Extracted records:
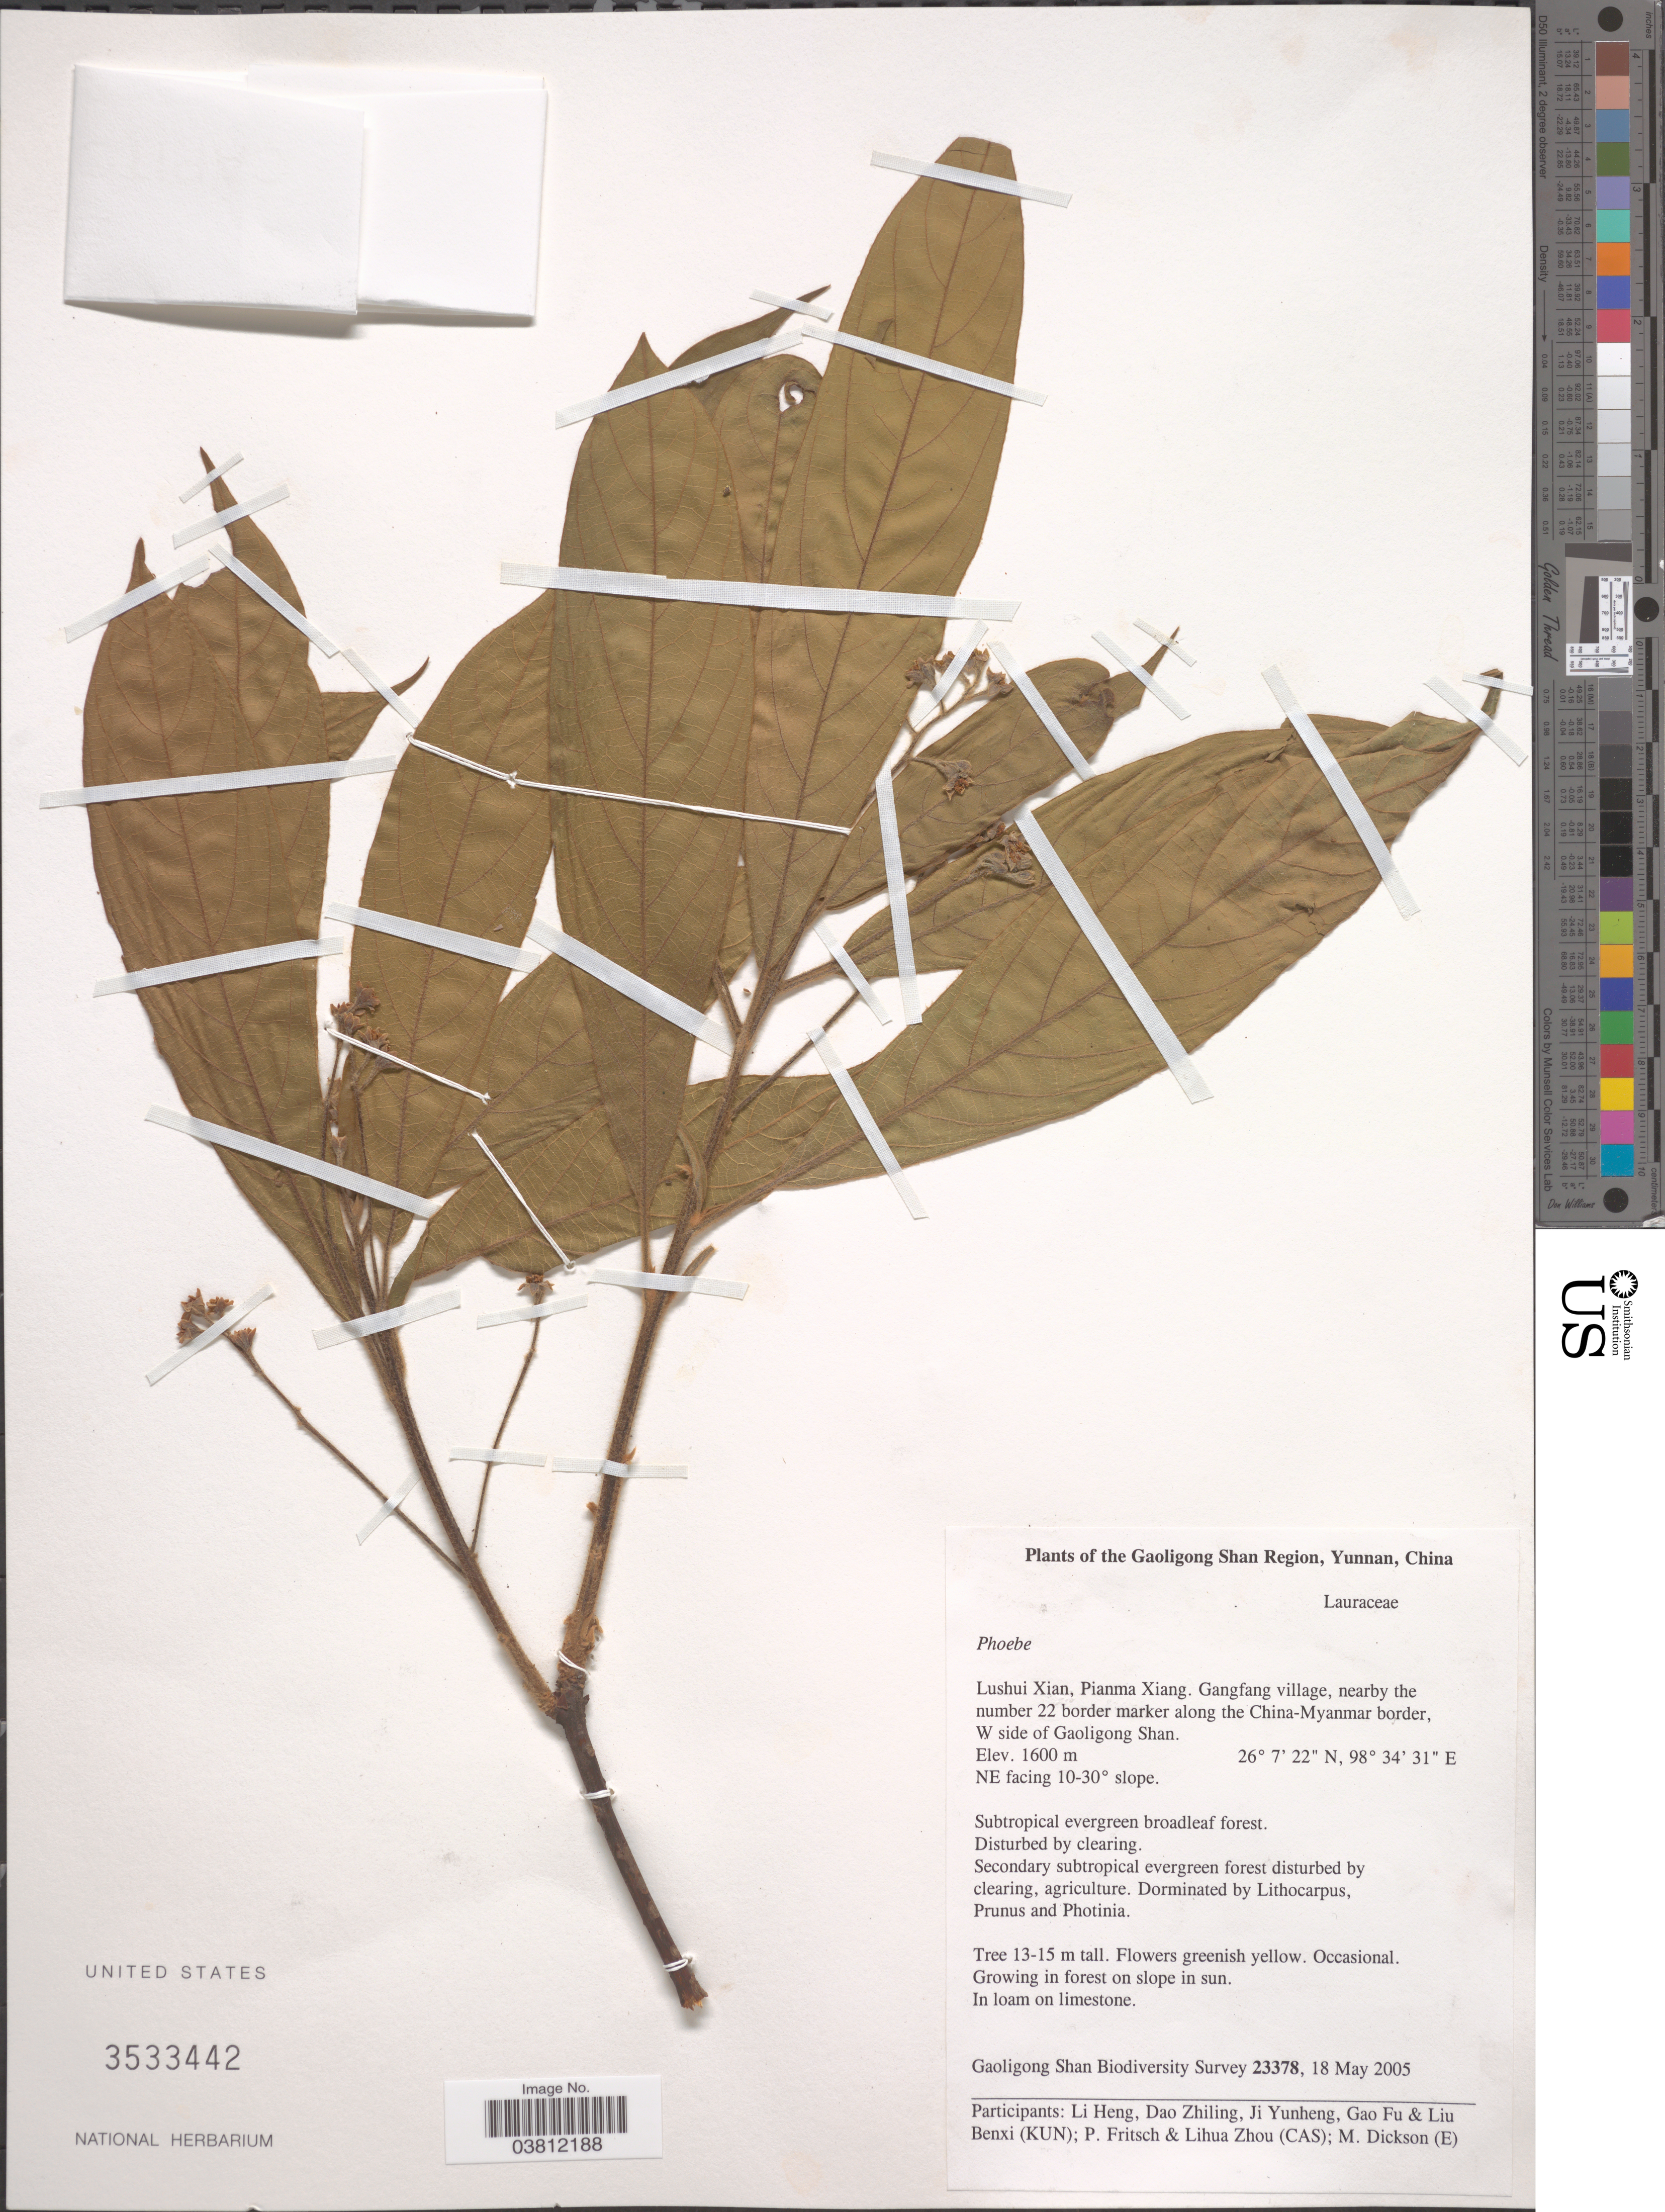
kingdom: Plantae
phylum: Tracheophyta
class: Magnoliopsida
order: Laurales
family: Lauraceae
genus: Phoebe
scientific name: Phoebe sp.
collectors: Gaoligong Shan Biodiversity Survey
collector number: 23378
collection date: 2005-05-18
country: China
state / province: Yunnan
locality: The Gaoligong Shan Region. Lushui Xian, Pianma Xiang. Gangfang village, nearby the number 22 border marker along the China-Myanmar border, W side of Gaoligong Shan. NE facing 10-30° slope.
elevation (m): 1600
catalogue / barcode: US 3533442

▶ [REQUIRED WORK]
Repeat every line of the data above word for word, leaving out the pictures.

▶ [CORRECT ANSWER]
kingdom: Plantae
phylum: Tracheophyta
class: Magnoliopsida
order: Laurales
family: Lauraceae
genus: Phoebe
scientific name: Phoebe sp.
collectors: Gaoligong Shan Biodiversity Survey
collector number: 23378
collection date: 2005-05-18
country: China
state / province: Yunnan
locality: The Gaoligong Shan Region. Lushui Xian, Pianma Xiang. Gangfang village, nearby the number 22 border marker along the China-Myanmar border, W side of Gaoligong Shan. NE facing 10-30° slope.
elevation (m): 1600
catalogue / barcode: US 3533442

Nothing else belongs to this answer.